Work item: Check each line of the records below for the word "filter" and give the number of lines that have it, with nothing added.

── Input data ──

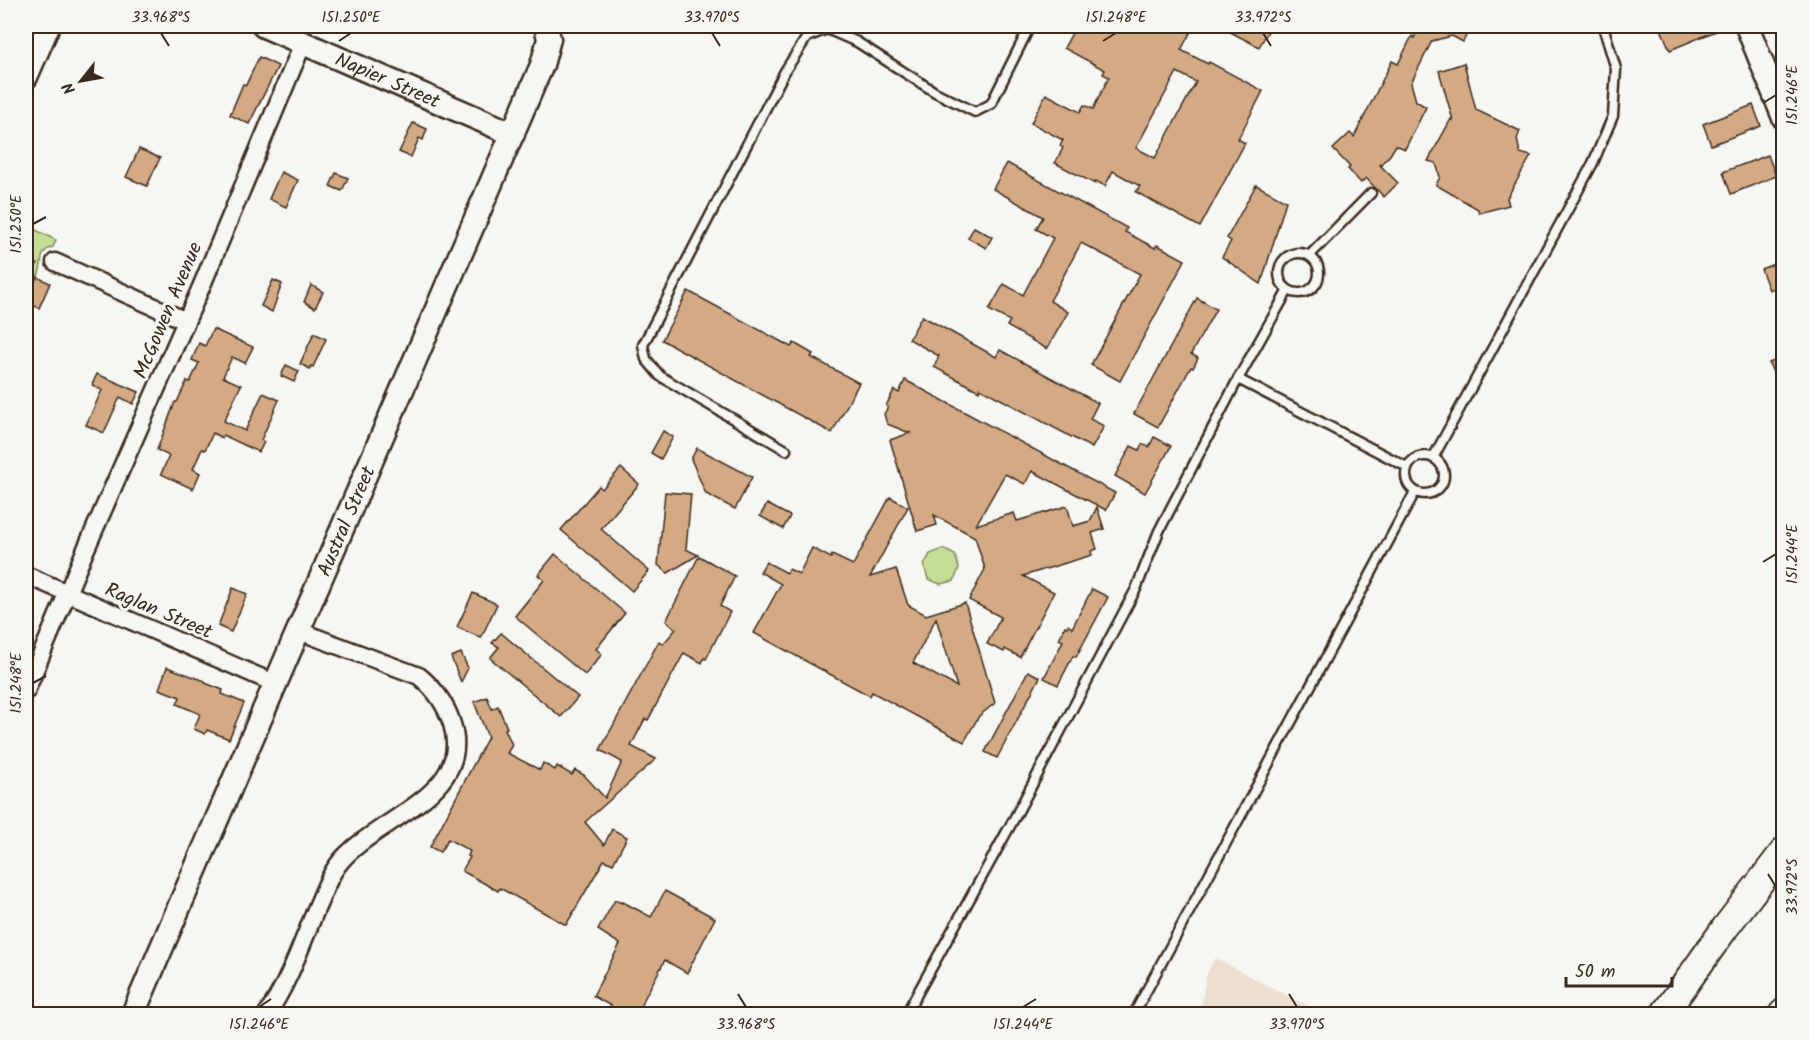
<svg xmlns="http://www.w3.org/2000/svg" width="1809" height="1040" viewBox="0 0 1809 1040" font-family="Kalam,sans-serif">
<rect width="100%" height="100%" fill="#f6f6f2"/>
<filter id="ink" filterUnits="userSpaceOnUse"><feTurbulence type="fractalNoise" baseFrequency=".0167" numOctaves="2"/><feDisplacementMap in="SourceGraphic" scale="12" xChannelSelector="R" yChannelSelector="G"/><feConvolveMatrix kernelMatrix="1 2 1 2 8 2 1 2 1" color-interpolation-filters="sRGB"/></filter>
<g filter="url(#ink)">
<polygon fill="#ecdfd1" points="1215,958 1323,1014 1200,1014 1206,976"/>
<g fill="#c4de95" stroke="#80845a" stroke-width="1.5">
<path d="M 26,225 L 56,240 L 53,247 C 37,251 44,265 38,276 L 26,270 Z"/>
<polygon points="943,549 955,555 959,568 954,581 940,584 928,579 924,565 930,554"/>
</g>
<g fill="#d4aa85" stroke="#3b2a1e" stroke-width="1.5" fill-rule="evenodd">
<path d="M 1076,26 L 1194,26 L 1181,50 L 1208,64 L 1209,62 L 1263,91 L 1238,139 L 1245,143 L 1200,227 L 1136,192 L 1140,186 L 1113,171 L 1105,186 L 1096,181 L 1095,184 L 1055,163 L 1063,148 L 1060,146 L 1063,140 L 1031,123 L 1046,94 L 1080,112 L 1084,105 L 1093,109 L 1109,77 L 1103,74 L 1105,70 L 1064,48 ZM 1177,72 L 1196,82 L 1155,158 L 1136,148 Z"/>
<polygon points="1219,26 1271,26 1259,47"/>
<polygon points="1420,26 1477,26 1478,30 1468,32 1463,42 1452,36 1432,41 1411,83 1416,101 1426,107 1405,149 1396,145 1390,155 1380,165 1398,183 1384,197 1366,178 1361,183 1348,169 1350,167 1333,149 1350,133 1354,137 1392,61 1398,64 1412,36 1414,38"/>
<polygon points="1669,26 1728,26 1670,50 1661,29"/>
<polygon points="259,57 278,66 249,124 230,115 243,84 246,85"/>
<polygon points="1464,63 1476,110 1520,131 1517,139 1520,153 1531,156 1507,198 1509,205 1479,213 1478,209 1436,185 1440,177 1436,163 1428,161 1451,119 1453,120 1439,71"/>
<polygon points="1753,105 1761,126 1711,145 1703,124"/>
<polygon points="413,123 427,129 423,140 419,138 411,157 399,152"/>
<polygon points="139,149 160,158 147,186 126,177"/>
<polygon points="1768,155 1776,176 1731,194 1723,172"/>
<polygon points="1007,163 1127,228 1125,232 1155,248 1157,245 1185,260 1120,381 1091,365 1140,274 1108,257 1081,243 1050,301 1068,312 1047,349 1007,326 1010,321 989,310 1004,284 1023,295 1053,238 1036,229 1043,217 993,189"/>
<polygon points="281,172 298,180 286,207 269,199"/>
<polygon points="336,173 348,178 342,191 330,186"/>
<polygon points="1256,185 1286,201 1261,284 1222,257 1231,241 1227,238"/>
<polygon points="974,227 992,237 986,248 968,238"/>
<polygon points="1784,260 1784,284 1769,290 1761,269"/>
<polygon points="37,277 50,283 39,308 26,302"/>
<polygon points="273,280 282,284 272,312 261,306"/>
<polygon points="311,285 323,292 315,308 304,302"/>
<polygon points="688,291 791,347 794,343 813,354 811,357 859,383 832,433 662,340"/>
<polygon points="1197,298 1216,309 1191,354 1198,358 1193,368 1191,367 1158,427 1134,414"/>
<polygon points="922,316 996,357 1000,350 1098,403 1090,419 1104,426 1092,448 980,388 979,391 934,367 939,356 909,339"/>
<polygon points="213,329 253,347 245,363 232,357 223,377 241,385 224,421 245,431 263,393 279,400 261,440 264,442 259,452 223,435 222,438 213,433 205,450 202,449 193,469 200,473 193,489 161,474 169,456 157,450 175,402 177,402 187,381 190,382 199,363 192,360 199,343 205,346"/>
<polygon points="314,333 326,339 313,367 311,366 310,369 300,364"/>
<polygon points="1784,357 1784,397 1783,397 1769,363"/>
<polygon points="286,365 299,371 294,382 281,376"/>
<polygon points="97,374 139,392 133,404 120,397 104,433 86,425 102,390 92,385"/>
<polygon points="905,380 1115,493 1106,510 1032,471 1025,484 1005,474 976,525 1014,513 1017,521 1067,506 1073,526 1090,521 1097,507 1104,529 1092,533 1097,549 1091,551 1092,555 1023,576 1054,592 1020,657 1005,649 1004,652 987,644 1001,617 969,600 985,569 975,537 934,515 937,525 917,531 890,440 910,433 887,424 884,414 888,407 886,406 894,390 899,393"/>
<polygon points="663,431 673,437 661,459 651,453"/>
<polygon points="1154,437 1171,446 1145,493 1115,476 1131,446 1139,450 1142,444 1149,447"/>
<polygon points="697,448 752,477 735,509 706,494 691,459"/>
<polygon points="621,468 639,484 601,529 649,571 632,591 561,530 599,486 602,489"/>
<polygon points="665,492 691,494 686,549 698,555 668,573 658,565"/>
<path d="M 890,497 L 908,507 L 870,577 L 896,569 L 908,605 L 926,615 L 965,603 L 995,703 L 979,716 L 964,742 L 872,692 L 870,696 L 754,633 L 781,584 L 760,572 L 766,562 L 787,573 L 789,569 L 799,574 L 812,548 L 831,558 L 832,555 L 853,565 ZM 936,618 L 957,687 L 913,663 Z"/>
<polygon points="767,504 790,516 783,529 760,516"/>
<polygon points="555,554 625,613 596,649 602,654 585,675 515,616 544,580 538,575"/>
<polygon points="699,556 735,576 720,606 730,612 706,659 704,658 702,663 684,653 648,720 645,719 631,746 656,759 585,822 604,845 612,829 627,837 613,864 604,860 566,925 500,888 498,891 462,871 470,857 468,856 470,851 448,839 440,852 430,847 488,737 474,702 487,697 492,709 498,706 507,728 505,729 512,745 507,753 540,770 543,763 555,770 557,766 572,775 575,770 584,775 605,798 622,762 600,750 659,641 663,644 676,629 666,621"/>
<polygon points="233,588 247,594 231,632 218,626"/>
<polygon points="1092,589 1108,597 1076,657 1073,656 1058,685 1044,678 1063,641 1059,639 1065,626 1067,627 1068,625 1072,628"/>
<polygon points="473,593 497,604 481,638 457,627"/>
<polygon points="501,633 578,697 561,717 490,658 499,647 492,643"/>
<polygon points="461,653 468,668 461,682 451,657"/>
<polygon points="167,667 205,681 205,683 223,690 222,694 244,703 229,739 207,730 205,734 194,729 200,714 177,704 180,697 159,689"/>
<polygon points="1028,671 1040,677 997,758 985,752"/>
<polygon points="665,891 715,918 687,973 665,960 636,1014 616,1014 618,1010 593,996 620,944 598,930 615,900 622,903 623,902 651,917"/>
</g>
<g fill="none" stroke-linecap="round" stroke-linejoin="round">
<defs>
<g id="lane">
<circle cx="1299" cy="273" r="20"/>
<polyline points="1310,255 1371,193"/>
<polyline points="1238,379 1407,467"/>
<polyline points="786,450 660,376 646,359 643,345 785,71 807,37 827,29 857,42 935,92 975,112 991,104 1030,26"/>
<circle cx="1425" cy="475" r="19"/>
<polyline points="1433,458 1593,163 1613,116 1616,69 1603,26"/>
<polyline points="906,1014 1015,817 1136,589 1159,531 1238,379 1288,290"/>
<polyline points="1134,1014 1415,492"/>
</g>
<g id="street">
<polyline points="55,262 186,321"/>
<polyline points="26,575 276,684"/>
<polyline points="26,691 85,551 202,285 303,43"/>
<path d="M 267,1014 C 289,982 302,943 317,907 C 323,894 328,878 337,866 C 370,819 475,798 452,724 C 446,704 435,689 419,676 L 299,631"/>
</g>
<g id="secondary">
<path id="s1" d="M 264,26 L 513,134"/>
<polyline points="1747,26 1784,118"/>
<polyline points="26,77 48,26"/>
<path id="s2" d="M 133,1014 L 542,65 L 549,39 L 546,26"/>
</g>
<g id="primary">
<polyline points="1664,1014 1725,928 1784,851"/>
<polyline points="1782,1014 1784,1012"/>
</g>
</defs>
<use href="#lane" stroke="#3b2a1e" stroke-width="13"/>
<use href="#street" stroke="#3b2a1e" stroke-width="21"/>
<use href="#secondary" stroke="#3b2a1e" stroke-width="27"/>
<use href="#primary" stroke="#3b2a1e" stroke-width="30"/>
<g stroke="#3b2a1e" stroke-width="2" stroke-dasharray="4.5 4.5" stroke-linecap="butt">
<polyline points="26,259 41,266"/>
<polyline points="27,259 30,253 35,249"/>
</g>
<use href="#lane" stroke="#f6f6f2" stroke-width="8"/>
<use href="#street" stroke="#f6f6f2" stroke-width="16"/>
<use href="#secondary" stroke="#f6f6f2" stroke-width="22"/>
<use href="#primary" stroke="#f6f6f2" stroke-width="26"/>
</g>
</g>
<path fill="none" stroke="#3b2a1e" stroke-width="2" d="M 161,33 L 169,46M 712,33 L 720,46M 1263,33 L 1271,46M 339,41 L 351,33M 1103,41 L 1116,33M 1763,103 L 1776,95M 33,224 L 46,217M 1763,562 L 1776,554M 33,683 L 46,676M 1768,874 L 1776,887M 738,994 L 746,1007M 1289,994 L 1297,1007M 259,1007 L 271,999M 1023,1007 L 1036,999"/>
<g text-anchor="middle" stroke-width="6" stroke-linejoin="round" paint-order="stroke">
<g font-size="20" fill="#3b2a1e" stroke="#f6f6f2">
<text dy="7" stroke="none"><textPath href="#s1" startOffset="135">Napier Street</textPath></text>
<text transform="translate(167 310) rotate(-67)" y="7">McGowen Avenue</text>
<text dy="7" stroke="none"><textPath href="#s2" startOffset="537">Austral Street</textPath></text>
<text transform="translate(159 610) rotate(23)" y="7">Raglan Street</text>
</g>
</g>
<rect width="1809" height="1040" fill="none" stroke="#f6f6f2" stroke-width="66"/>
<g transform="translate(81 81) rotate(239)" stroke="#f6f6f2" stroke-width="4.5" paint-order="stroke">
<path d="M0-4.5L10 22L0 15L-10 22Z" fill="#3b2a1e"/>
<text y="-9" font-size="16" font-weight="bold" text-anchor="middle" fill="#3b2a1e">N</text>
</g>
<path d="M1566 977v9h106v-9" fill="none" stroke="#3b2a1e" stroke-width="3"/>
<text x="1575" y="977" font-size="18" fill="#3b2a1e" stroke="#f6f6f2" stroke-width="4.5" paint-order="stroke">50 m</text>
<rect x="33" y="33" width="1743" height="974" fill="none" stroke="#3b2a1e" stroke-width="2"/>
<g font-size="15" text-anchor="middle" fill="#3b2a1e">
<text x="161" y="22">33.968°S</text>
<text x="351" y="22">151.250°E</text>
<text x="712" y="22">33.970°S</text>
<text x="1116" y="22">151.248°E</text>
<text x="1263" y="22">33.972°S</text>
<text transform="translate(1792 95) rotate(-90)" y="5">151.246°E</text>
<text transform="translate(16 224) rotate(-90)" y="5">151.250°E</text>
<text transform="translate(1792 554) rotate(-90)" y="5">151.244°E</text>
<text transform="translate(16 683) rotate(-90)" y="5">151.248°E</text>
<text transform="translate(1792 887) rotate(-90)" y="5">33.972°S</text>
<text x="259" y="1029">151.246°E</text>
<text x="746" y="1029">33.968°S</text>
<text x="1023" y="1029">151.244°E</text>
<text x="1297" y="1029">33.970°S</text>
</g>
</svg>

───

Answer space: 2